Denkmal/Gedenkstätte

Burgenmuseum Eisenberg

Dorfstraße 12, 87637 Eisenberg-Zell

Highlights

  • Das Burgenmuseum Eisenberg wurde 1985 eröffnet und 2017 neu gestaltet.
  • Es zeigt Forschungsergebnisse zu den Burgen Eisenberg und Hohenfreyberg.
  • Die Ausstellung vermittelt Bau und Niedergang des Rittertums anschaulich.

Tipps

  • Das Burgenmuseum Eisenberg ist sehr kinderfreundlich gestaltet und eignet sich besonders für Familien mit Kindern.
  • Der Eintritt ist günstig und der Besuch lohnt sich besonders in Kombination mit einer Tour zu den nahegelegenen Burgruinen.
  • Ein informativer Film sowie ausgewählte Fundstücke vermitteln anschaulich die Geschichte der Burgen Eisenberg und Hohenfreyberg.

Eigenschaften

Bildung Kulturell Ganzjährig

Über Burgenmuseum Eisenberg

Das Burgenmuseum Eisenberg befindet sich im bayerischen Eisenberg-Zell und widmet sich der Geschichte der nahegelegenen Burgen Eisenberg und Hohenfreyberg.
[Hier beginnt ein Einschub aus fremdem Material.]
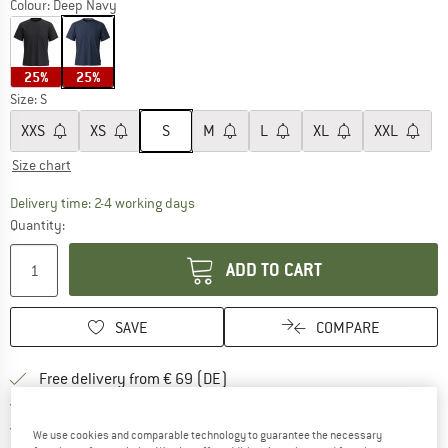
Colour:
Deep Navy
25%
25%
Size:
S
XXS
XS
S
M
L
XL
XXL
Size chart
The link opens an information box which co
Delivery time: 2-4 working days
Quantity:
ADD TO CART
SAVE
COMPARE
Find more shipping information 
Free delivery from € 69 (DE)
Find our return policy here! Opens an
100 days returns policy
> 4,000,000 satisfied customers
We use cookies and comparable technology to guarantee the necessary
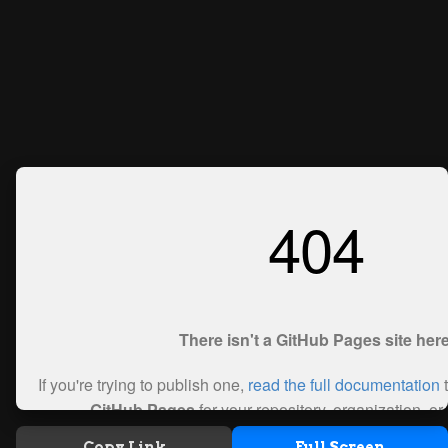
Copy Link
Full Screen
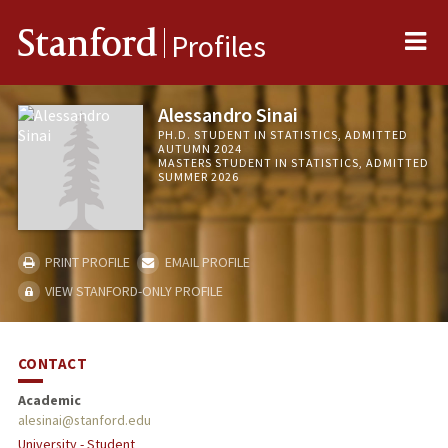
Me
Stanford
Profiles
Alessandro Sinai
PH.D. STUDENT IN STATISTICS, ADMITTED
AUTUMN 2024
MASTERS STUDENT IN STATISTICS, ADMITTED
SUMMER 2026
PRINT PROFILE
EMAIL PROFILE
VIEW STANFORD-ONLY PROFILE
CONTACT
Academic
alesinai@stanford.edu
University - Student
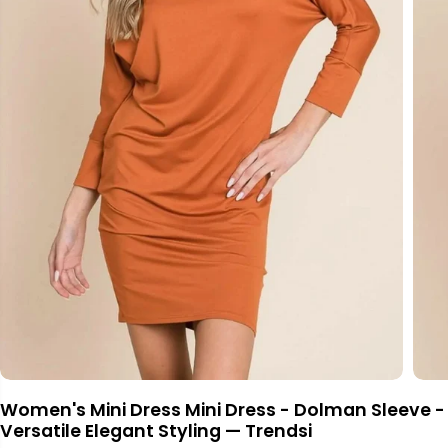
Women's Mini Dress Mini Dress - Dolman Sleeve -
Versatile Elegant Styling — Trendsi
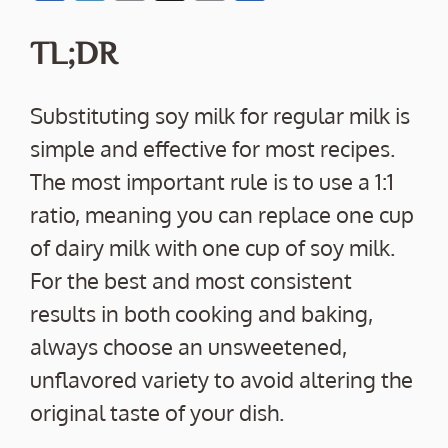
ac
w
m
o
h
e
itt
ai
p
ar
TL;DR
b
er
l
y
e
o
Li
Substituting soy milk for regular milk is
o
n
simple and effective for most recipes.
k
k
The most important rule is to use a 1:1
ratio, meaning you can replace one cup
of dairy milk with one cup of soy milk.
For the best and most consistent
results in both cooking and baking,
always choose an unsweetened,
unflavored variety to avoid altering the
original taste of your dish.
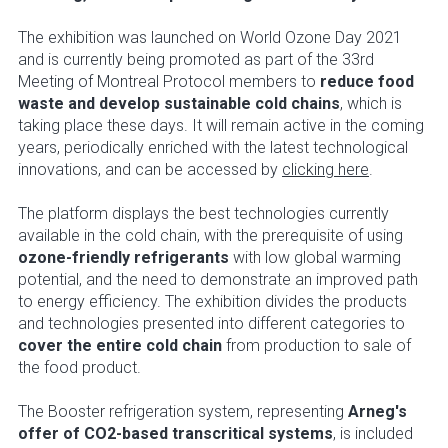
The exhibition was launched on World Ozone Day 2021
and is currently being promoted as part of the 33rd
Meeting of Montreal Protocol members to
reduce food
waste and develop sustainable cold chains
, which is
taking place these days. It will remain active in the coming
years, periodically enriched with the latest technological
innovations, and can be accessed by
clicking here
.
The platform displays the best technologies currently
available in the cold chain, with the prerequisite of using
ozone-friendly refrigerants
with low global warming
potential, and the need to demonstrate an improved path
to energy efficiency. The exhibition divides the products
and technologies presented into different categories to
cover the entire cold chain
from production to sale of
the food product.
The Booster refrigeration system, representing
Arneg's
offer of CO2-based transcritical systems
, is included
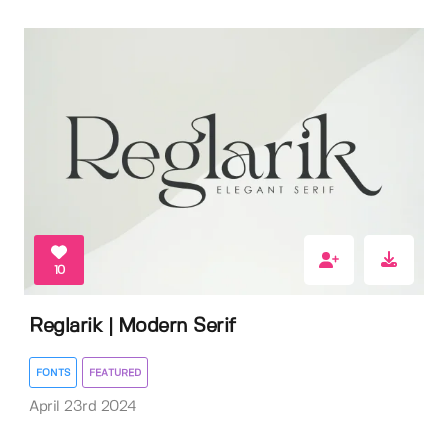
10
Reglarik | Modern Serif
FONTS
FEATURED
April 23rd 2024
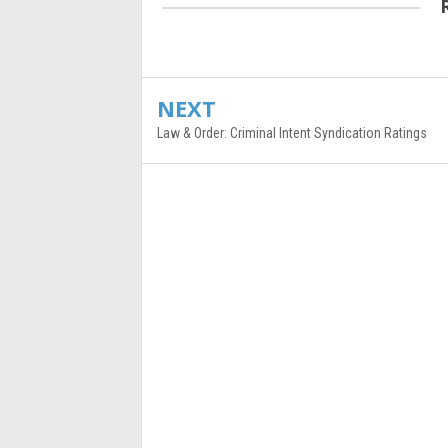
NEXT
Law & Order: Criminal Intent Syndication Ratings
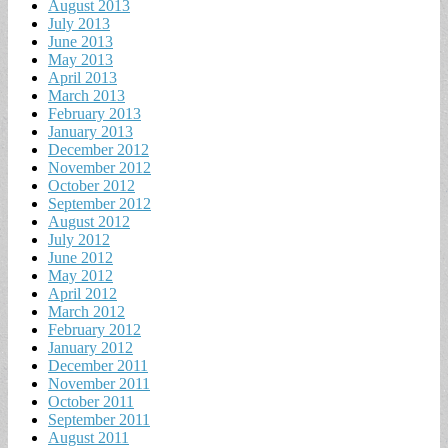
August 2013
July 2013
June 2013
May 2013
April 2013
March 2013
February 2013
January 2013
December 2012
November 2012
October 2012
September 2012
August 2012
July 2012
June 2012
May 2012
April 2012
March 2012
February 2012
January 2012
December 2011
November 2011
October 2011
September 2011
August 2011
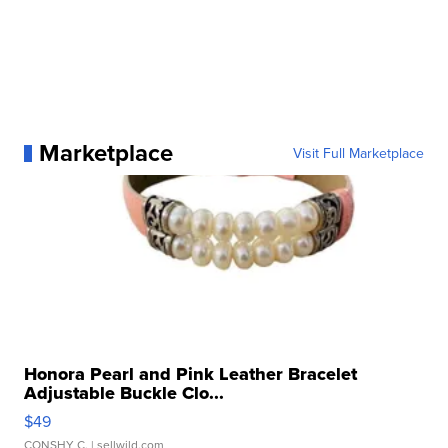
Marketplace
Visit Full Marketplace
Honora Pearl and Pink Leather Bracelet
Adjustable Buckle Clo...
$49
CONSHY C.
| sellwild.com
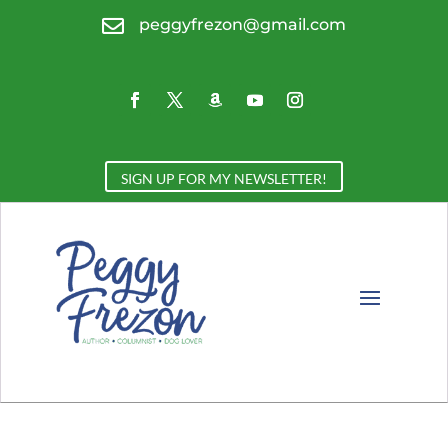

peggyfrezon@gmail.com
SIGN UP FOR MY NEWSLETTER!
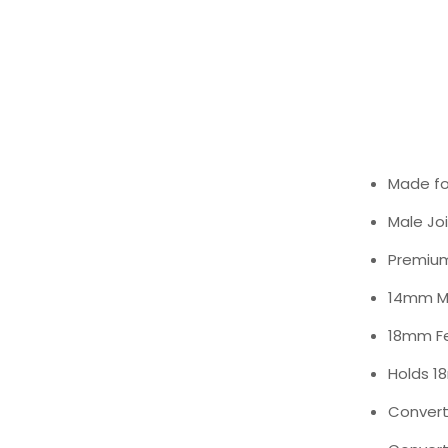
Made fo
Male Joi
Premium
14mm Ma
18mm Fe
Holds 1
Convert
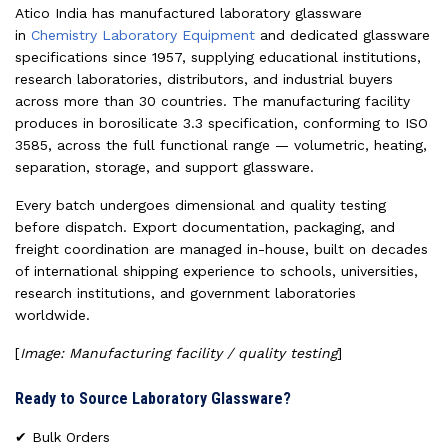
Atico India has manufactured laboratory glassware
in
Chemistry Laboratory Equipment
and dedicated glassware
specifications since 1957, supplying educational institutions,
research laboratories, distributors, and industrial buyers
across more than 30 countries. The manufacturing facility
produces in borosilicate 3.3 specification, conforming to ISO
3585, across the full functional range — volumetric, heating,
separation, storage, and support glassware.
Every batch undergoes dimensional and quality testing
before dispatch. Export documentation, packaging, and
freight coordination are managed in-house, built on decades
of international shipping experience to schools, universities,
research institutions, and government laboratories
worldwide.
[
Image: Manufacturing facility / quality testing
]
Ready to Source Laboratory Glassware?
✔ Bulk Orders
Es wurde 1985 eröffnet und im Jahr 2017 nach modernen museumspädagogischen Standards neu gestaltet. Die Präsentation erfolgt in fünf Themenräumen sowie einem Medienraum, in dem unter anderem ein informativer Film zu den Burgen gezeigt wird. Die Ausstellung zeigt ausgewählte Funde aus archäologischen Grabungen sowie bildhafte Inszenierungen, die den Aufstieg und Niedergang der Burgen und des Rittertums anschaulich darstellen. Besondere Aufmerksamkeit erhalten dabei auch jüngere Besucher durch spezielle Kinder-Stationen.

Die Burg Eisenberg wurde erstmals urkundlich erwähnt und war im Besitz des westallgäuischen Adelsgeschlechts von Hohenegg. Im Verlauf ihrer wechselvollen Geschichte geriet die Anlage mehrfach in militärische Auseinandersetzungen, wurde im Bauernkrieg beschädigt und später im Zuge des Dreißigjährigen Krieges niedergebrannt. Danach verfiel sie weitgehend. Erst ab 1980 gelang es dem örtlichen Burgenverein, das Gemäuer vor dem endgültigen Verfall zu bewahren. Die gleichnamige Burg Hohenfreyberg, nur wenige hundert Meter entfernt, entstand später im mittelalterlichen Stil und gilt heute als eine der letzten Burgneubauten dieser Zeit. Auch sie wurde im Laufe der Geschichte mehrfach umgebaut, militärisch genutzt und schließlich im Jahr 1646 durch die Tiroler Landesregierung in Brand gesetzt.

Das Museum vermittelt nicht nur Einblicke in die Baugeschichte und Funktion der Burgen, sondern auch in das Leben der damaligen Bewohner sowie die politischen und militärischen Zusammenhänge der Region. Die Ausstellung wird durch fachkundige Beratung der Landesstelle für nichtstaatliche Museen in Bayern begleitet. Mit einem Eintrittspreis von 2,50 Euro pro Person ist der Besuch kostengünstig. Kinder unter 14 Jahren haben freien Eintritt. Das Museum ist besonders für Familien mit Kindern geeignet und kann ideal mit einer Wanderung zu den Burgruinen oder einem Abstecher zur Schlossbergalm verbunden werden. Die nahegelegenen Ruinen bieten zudem einen malerischen Ausblick und laden zu einer anschließenden Erkundung ein.

Die Burgen Eisenberg und Hohenfreyberg stehen in enger Verbindung zur regionalen Geschichte und bilden zusammen mit weiteren Burgen im Allgäu ein Netzwerk mittelalterlicher Bauten. In diesem Kontext wird auch eine Burgenpartnerschaft mit dem angrenzenden Außerfern gepflegt, die den Erhalt und die Erforschung der Anlagen fördert. Das Burgenmuseum Eisenberg fungiert dabei als zentraler Informationspunkt und vermittelt sowohl für Einzelbesucher als auch für Gruppen einen fundierten Einblick in die Vergangenheit der beidseitigen Burgenlandschaft.